足立区と葛飾区にかかる京成電鉄の「京成本線荒川橋梁」は全長435メートルで、昭和6年(1931年)に作られ、その後にかさ上げされた周囲の堤防に比べると最大で3.7メートル低くなっています。
ここが決壊するとおよそ30万人が被災する想定もあり、荒川の「弱点」とされてきましたが、橋の架け替えと堤防のかさ上げ工事が本格的に始まることになり、4日に起工式が行われました。
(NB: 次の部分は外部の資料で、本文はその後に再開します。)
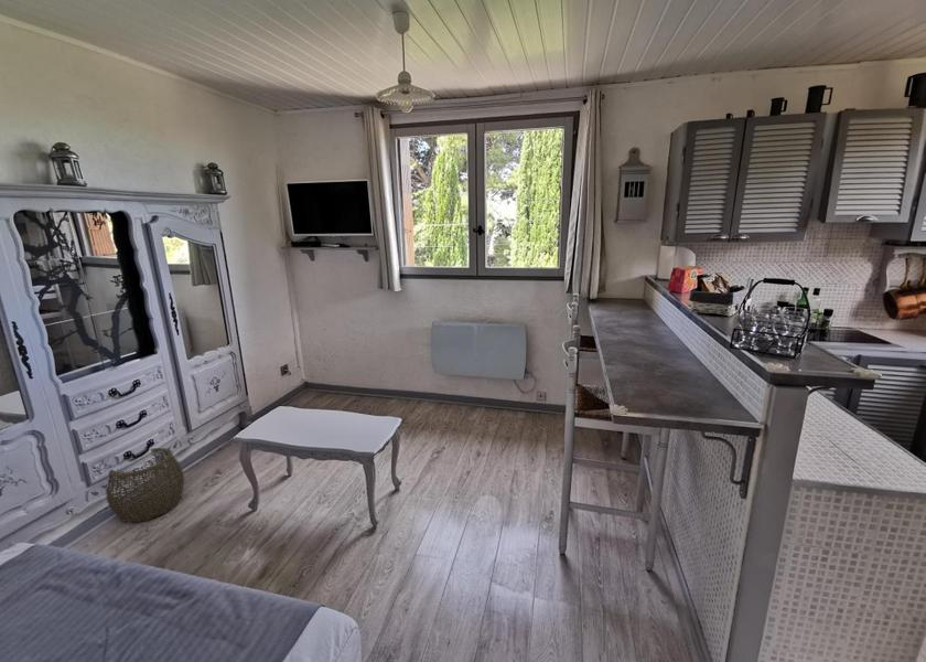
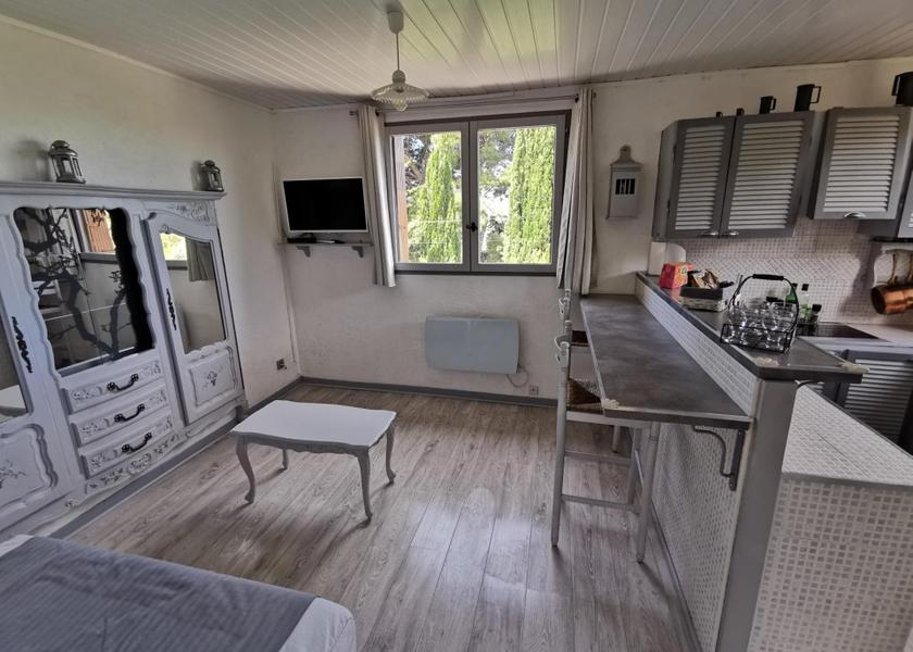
- woven basket [105,447,185,524]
地元住民など関係者およそ100人が参加した式典では、はじめに斉藤国土交通大臣が「令和元年の東日本台風では水位が橋桁まであと1.2メートルまで上昇するなど危険な状態だ。架け替えだけでなく『高台まちづくり』などもあわせて進めていく必要があり支援と協力を賜りたい」とあいさつしました。
そして現場の土を突き固める「胴突き」のセレモニーを行って事業の安全を祈願しました。
総事業費はおよそ730億円、完成は2037年度と見込まれていて、橋は今より15メートルほど上流に架け替えられる予定です。
荒川下流河川事務所の出口桂輔所長は「1日も早い完成を目指しハード対策を進めていくが、ことしや来年に洪水が起きる可能性もある。どう行動するか一人一人に考えていただくため、ソフト対策の面でも尽力していきたい」と話していました。